- _PROBLEM 1_:
In the passage on gold nanoparticle formation, what gas pressure sheared the solution in the outer capillary of the spray device?
- _PROBLEM 2_:
List every analytical technique that the passage on gold nanoparticle formation names for examining the samples.
- _PROBLEM 3_:
Carry on the passage on gold nanoparticle formation from its last sentence.
BEGIN PASSAGE TO READ
Our experiments reveal that when salts containing Au³⁺ (or Pt⁴⁺ or Fe³⁺) ions are added to water they undergo spontaneous reduction in the bulk phase as well as in microdroplets. In fact, in this study, whenever NPs formed for a specific salt–solvent system, they formed both in the bulk phase and in the sprayed microdroplets. There was no scenario wherein the spontaneous reduction of Au³⁺ ions occurred exclusively inside microdroplets but not in bulk.

Results

In this work, we used MilliQ Advantage 10 (18 MΩ cm) deionized water, albeit the results were identical with HPLC grade water. Microdroplets were generated via pneumatic nebulization following the protocols of Zare et al.⁶⁵ Briefly, the spray device comprised two concentric capillaries, and the solution was injected through a 0.1 mm-wide inner stainless-steel capillary at a rate of 25 μL min⁻¹. The solution was sheared via high-pressure dry N₂ gas flowing through the outer concentric capillary at 100 psi, forming a microdroplet stream (ESI Fig. S1†).

The effects of the air–water interface on NP formation were analyzed by spraying 100 μM aqueous HAuCl₄ solution via pneumatic nebulization, which yielded microdroplets of an average size of ∼20 μm (ESI Fig. S1†). In a typical experiment, microdroplets were formed and collected in clean glass vials; also, the effects of solvent evaporation during spraying were compensated by adding bulk water to the glass vials to restore the original (bulk) salt concentration. Then microdroplets of the solution were transferred onto transmission electron microscopy (TEM) grids and SiO₂/Si wafers for TEM and scanning electron microscopy (SEM), respectively. Both techniques revealed NP formation in sprays. Curiously, the transparent mother solution (100 μM aqueous HAuCl₄ stored at 22 °C inside a laboratory) changed its color to red in 2–3 days and blue in 2–3 weeks (Fig. 2a). The TEM analysis of samples drawn from the mother solutions revealed the presence of gold NPs (Fig. 2c and d, and S3†). Dynamic light scattering (DLS) showed the appearance of a bimodal nanoparticle size distribution in the freshly prepared solutions composed of NPs and aggregates (Fig. 2b and S11b†). X-ray photoelectron spectroscopy (XPS) compared the oxidation states of gold in the newly prepared and one-week-old solutions (Fig. 2e and S11(e),† Methods). The oxidation state of gold in the freshly prepared solutions was +3 and +1, which indicated that the reduction was spontaneous, whereas the dominant oxidation state of gold in the 1 week-old samples was 0. These results demonstrate that the reduction of gold ions occurs spontaneously in bulk water and is not exclusive to the microdroplet environment/geometry.
END PASSAGE TO READ
BEGIN SOURCE DATA
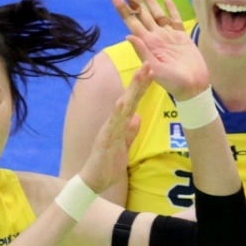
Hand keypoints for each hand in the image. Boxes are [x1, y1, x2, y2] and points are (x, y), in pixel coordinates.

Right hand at [78, 65, 150, 192]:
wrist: (93, 182)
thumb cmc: (107, 165)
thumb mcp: (124, 146)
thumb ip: (130, 132)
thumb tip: (138, 117)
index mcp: (119, 124)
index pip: (132, 102)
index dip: (141, 87)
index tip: (151, 72)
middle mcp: (113, 123)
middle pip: (128, 99)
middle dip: (138, 82)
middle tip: (148, 64)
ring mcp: (108, 130)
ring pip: (121, 107)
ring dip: (130, 91)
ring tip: (139, 74)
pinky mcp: (104, 140)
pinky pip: (112, 125)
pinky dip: (116, 113)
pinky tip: (121, 101)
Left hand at [112, 0, 208, 100]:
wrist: (193, 87)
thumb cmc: (174, 82)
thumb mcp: (156, 69)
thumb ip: (143, 52)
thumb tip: (128, 35)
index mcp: (148, 43)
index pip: (132, 22)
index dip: (123, 9)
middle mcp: (156, 37)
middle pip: (142, 13)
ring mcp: (169, 36)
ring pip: (156, 13)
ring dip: (148, 0)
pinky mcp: (182, 37)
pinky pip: (175, 20)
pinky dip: (171, 9)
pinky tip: (166, 0)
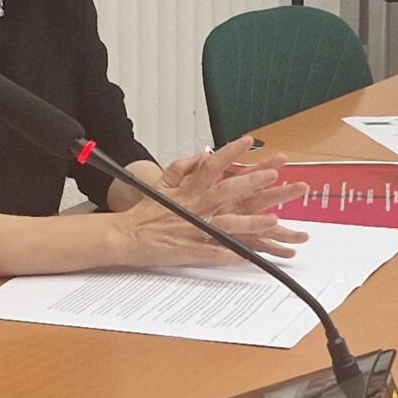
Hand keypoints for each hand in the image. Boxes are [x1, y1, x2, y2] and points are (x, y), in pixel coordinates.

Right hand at [109, 137, 309, 267]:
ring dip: (250, 223)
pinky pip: (214, 253)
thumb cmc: (145, 212)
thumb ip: (184, 167)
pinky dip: (231, 255)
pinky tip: (248, 256)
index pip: (212, 165)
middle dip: (250, 183)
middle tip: (272, 175)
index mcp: (187, 190)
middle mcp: (193, 207)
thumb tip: (203, 156)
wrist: (125, 236)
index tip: (249, 141)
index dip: (231, 152)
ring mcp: (192, 229)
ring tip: (272, 220)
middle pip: (226, 192)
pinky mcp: (189, 250)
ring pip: (226, 224)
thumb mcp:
END SOURCE DATA
- _ANSWER SECTION 1_:
Dry N₂ gas flowed through the outer concentric capillary at 100 psi.

- _ANSWER SECTION 2_:
Transmission electron microscopy (TEM), scanning electron microscopy (SEM), dynamic light scattering (DLS), X-ray photoelectron spectroscopy (XPS)

- _ANSWER SECTION 3_:
Next, we investigated whether the microdroplet environment, i.e., the air–water interface, considerably accelerated the rate of reduction and nanoparticle formation compared with the bulk phase. To this end, bulk solutions of the same concentration (100 μM HAuCl₄) but different ages, i.e., varying from seconds to minutes to hours, were pneumatically sheared into water microdroplets (Fig. 1). The flying microdroplets were then intercepted and collected (in the liquid state, i.e., before complete evaporation) and analyzed via DLS. The observed particle size distributions were compared against those of the mother solution (Fig. S4†). Results revealed that the microdroplets afforded no significant enhancement in the particle sizes over the bulk phase, demonstrating that microdroplets do not have any significant effect on the formation or growth of nanoparticles. In summary, the reduction of gold ions in bulk water is spontaneous, and microdroplets are not essential, or the size of microdroplets is not the driving force for the spontaneity of this reduction reaction.

Fig. 1 Experimental design composed of solutions made from a variety of metallic salts and solvents. Nanoparticle formation was probed in bulk solutions and sprayed microdroplets to disentangle the contributions of bulk redox chemistry, microdroplet geometry, and the air–water interface.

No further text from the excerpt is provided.